In 2019, Japan made 20 percent of the world’s semiconductors, down from 50 percent in 1988.
However, the foundry’s measured approach toward setting up another overseas wafer production facility is sensible. At present, TSMC only drives 4.72 percent of its revenue from Japan. Given the enormous costs of setting up and running a modern fab, it understandably wants financial assurances before breaking ground.
That said, Liu mentioned the corporation is working with its Japanese customers to lower its factory costs. Considering that its annual income has risen by 33.6 percent annually in the first seven months of the year, the company could move forward with its East Asian expansion plans relatively soon.
TSMC’s Interest in Establishing a German Fab
TSMC has also taken preliminary steps toward launching a chip plant in Germany. But its plans to establish a manufacturing presence in Europe face the same challenges as its Japanese project.
Its executive chairman commented that it has had discussions with its local clients regarding building a fab in the EU. It provides foundry services for several of the region’s leading chipmakers, including Infineon Technologies and NXP Semiconductors. It has also undoubtedly observed how the area has started prioritizing its component sector development.
The European Union unveiled a technological infrastructure initiative called “Digital Compass” last spring. The program calls for funding significant improvements to its domestic microelectronics ecosystem. Brussels wants its member states to fabricate 20 percent of the world’s semiconductors by 2030, up from around 10 percent currently.
TSMC only derives 5.24 percent of its earnings from Europe, which makes opening a local chip plant a risky proposition. The EU cosponsoring the construction and running of the facility would mitigate some of its concerns. But the company also must consider how Intel's plans would affect its business in the region.

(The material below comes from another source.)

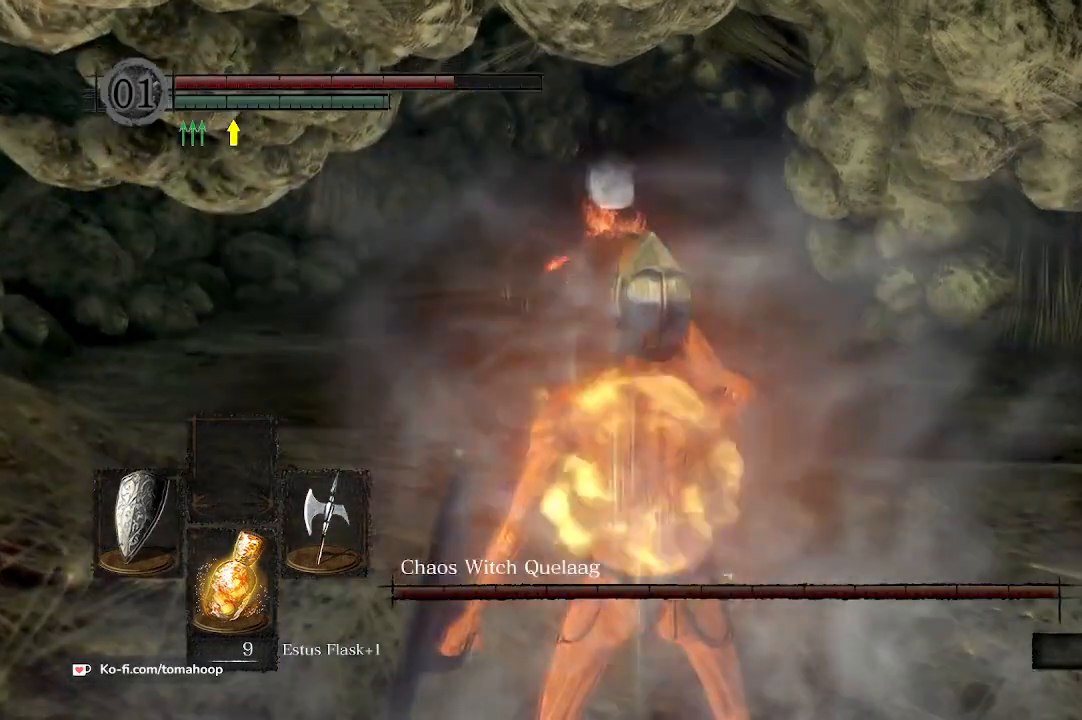
{"buttons": ["B"], "left_stick": "up", "right_stick": "center", "events": [[200, "right_stick", "down"], [267, "right_stick", "center"], [500, "B", "down"]]}
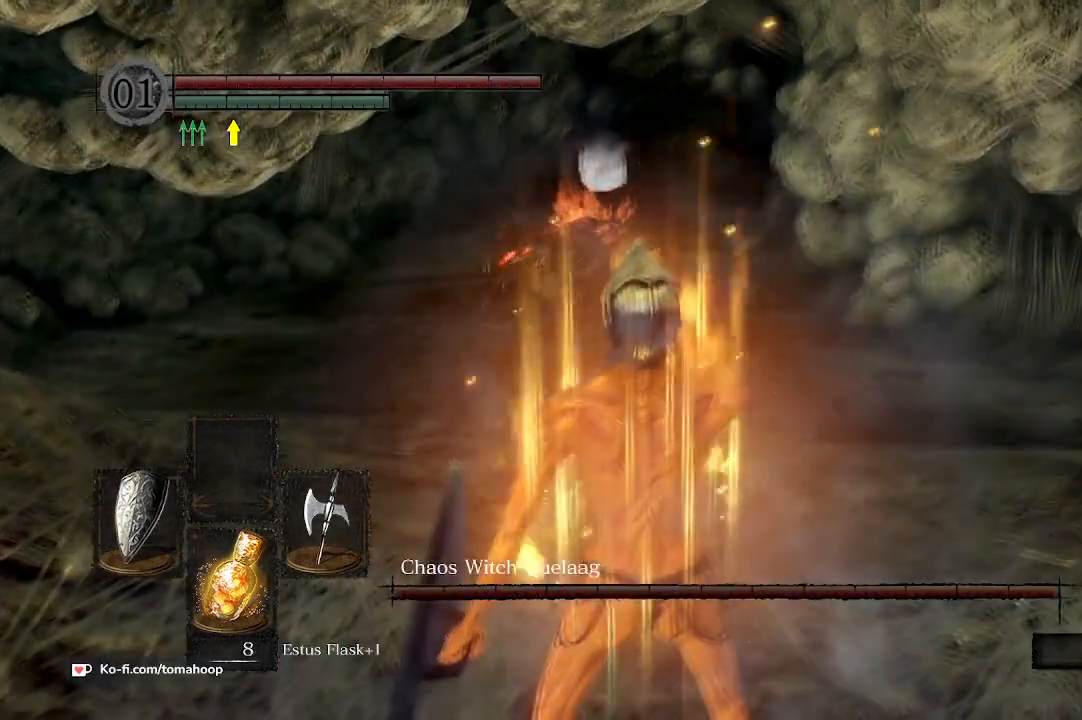
{"buttons": ["B"], "left_stick": "up", "right_stick": "center", "events": []}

The world’s foremost IDM recently declared its intention to pour $100 billion into Europe’s semiconductor industry. However, its leaders indicated its investments would be contingent upon government support. If Intel snags billions of euros in financial backing, less funding will be available for alternate providers.
On the other hand, TSMC leads the industry in technological sophistication. Reports recently emerged Apple and Intel are developing 3nm products using its nodes. Since EU commissioners want Europe to host a 2nm factory by 2030, the trade pact might feel the Taiwanese company can better address its needs.